This week in multimodal ai art (09/04 - 15/04)

Follow multimodalart on Twitter, come hang on our Discord and consider supporting on Patreon

Some people said that after the insane two last weeks, this week was 'boring' for the space. I have to disagree. Although no big papers or giant breakthroughs, it was a very eventful week for the open source world.

Text-to-Image synthesizers:

- GLID-3 XL Filtered LAION-400M (code+model, Kaggle Notebook)

by Jack000, Kaggle Notebook by Lite

GLID-3, reported here two weeks ago, on it's XL iteration, released a watermark and blurry image filtered CompVis' LAION-400M dataset.

- ruDALLE Arbitrary Aspect Ratio (code+model, colab)

ruDALLE is a DALLE replication in the russian language, this model allows people to generate amazingly coherent images that are not only in square format. The author is also exploring generating images in arbitrarily large resolutions too πŸ‘€

- DALLE Mega (W&B Training page)

Boris Dayma's DALLE 1 replication, famous for the DallE Mini replication is getting a mega training on a 2.6B parameter model trained on a self-curated dataset by the author. This process may take around 1 month

- CLOOB Latent Diffusion fine tuned datasets

Leveraging CLOOB's Latent Diffusion easy and fast fine tuning code (reported here before), two fine tuned datasets were released. danbooru (anime image board web-scraping, Github)

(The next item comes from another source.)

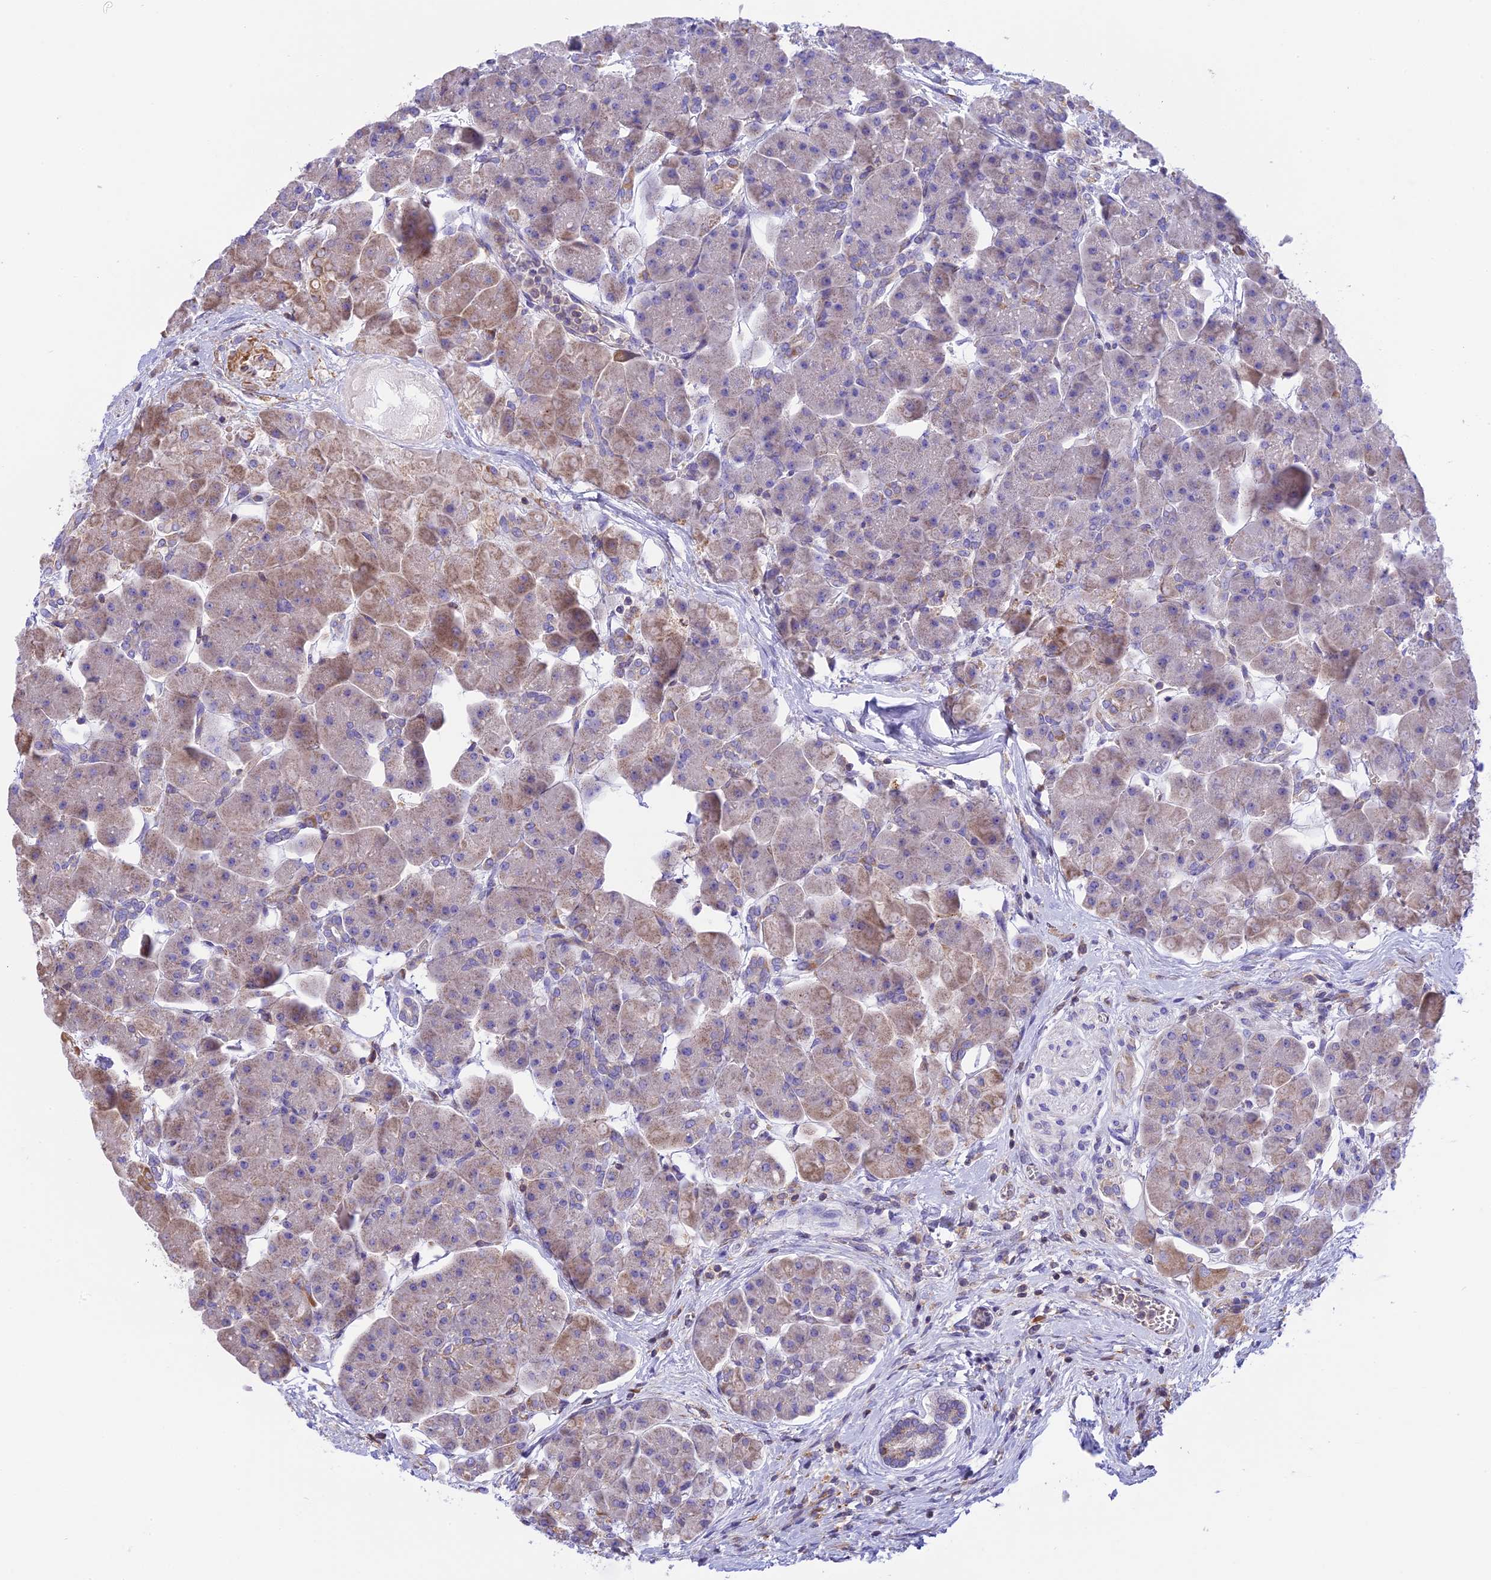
{"staining": {"intensity": "weak", "quantity": "25%-75%", "location": "cytoplasmic/membranous"}, "tissue": "pancreas", "cell_type": "Exocrine glandular cells", "image_type": "normal", "snomed": [{"axis": "morphology", "description": "Normal tissue, NOS"}, {"axis": "topography", "description": "Pancreas"}], "caption": "Immunohistochemical staining of unremarkable human pancreas displays weak cytoplasmic/membranous protein staining in approximately 25%-75% of exocrine glandular cells.", "gene": "CORO7", "patient": {"sex": "male", "age": 66}}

Wikiart (open source collection of public domain art, Google Colab) (by Jonathan Whitaker)

CLOOB Latent Diffusion is also getting better with the newly released LAION 5b KL autoencoder by @rivershavewings that allows for training and fine-tuning a higher range of datasets on it.

- RQ-VAE now works with less VRAM (GitHub)

Two weeks ago we reported on RQ-VAE, one of the drawbacks was it was VRAM hungry, requiring 32GB+ of VRAM. Some modifications to the code enable it to run on simpler machines. Colab and Spaces coming soon!

- MidJourney deployed v2 model (Apply to their beta)

MidJourney is a restricted access AI art platform that is currently in beta that has a secret sauce to guiding the models to stunningly good quality results. They released a new version of its model that after some tuning it is now consistently producing results the community deems even better than before. (Apply for their beta here)

- Disco Diffusion v5.2 with VR mode (Colab)

The beloved Disco Diffusion model got an upgrade that now can generate left and right images for each frame that can be hooked to a VR headset. A "warp" version of the Notebook has also been released by devdef and that improves init videos

- 2D Animation Enabled JAX CLIP Guided Diffusion v2.7 (Colab)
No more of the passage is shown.